*PROBLEM DETAILS:*
Taking the line that contains "text_box [825, 219, 959, 304]" as the first, copy each line exactly up to and including the last line below.

┌──

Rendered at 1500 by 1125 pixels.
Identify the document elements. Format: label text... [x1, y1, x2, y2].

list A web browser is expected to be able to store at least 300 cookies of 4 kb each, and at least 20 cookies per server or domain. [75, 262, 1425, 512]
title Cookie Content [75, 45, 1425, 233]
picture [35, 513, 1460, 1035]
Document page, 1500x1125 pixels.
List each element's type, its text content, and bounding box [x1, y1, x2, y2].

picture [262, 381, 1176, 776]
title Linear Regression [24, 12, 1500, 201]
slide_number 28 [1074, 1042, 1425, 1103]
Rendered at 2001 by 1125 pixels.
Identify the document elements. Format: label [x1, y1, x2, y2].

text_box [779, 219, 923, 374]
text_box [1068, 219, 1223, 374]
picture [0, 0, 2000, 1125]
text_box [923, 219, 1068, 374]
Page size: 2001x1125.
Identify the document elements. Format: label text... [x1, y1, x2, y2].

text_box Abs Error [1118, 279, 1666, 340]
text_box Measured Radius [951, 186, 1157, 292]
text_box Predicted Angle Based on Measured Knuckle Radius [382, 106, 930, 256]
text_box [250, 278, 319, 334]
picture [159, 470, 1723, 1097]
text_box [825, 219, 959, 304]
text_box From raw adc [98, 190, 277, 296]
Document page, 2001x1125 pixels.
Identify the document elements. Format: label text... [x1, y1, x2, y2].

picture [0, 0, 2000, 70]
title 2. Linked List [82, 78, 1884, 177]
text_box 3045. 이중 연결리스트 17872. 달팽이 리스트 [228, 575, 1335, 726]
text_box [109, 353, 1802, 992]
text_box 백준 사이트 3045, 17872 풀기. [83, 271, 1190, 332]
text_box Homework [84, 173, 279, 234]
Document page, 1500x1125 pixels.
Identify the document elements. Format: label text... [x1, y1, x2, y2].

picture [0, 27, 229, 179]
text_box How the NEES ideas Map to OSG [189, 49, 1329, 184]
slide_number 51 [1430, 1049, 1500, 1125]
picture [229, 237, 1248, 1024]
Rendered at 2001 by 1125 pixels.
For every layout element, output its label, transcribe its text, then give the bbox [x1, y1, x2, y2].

└──

*OUTPUT FOR THIS EXERCISE:*
text_box [825, 219, 959, 304]
text_box From raw adc [98, 190, 277, 296]
Document page, 2001x1125 pixels.
Identify the document elements. Format: label text... [x1, y1, x2, y2].

picture [0, 0, 2000, 70]
title 2. Linked List [82, 78, 1884, 177]
text_box 3045. 이중 연결리스트 17872. 달팽이 리스트 [228, 575, 1335, 726]
text_box [109, 353, 1802, 992]
text_box 백준 사이트 3045, 17872 풀기. [83, 271, 1190, 332]
text_box Homework [84, 173, 279, 234]
Document page, 1500x1125 pixels.
Identify the document elements. Format: label text... [x1, y1, x2, y2].

picture [0, 27, 229, 179]
text_box How the NEES ideas Map to OSG [189, 49, 1329, 184]
slide_number 51 [1430, 1049, 1500, 1125]
picture [229, 237, 1248, 1024]
Rendered at 2001 by 1125 pixels.
For every layout element, output its label, transcribe its text, then give the bbox [x1, y1, x2, y2].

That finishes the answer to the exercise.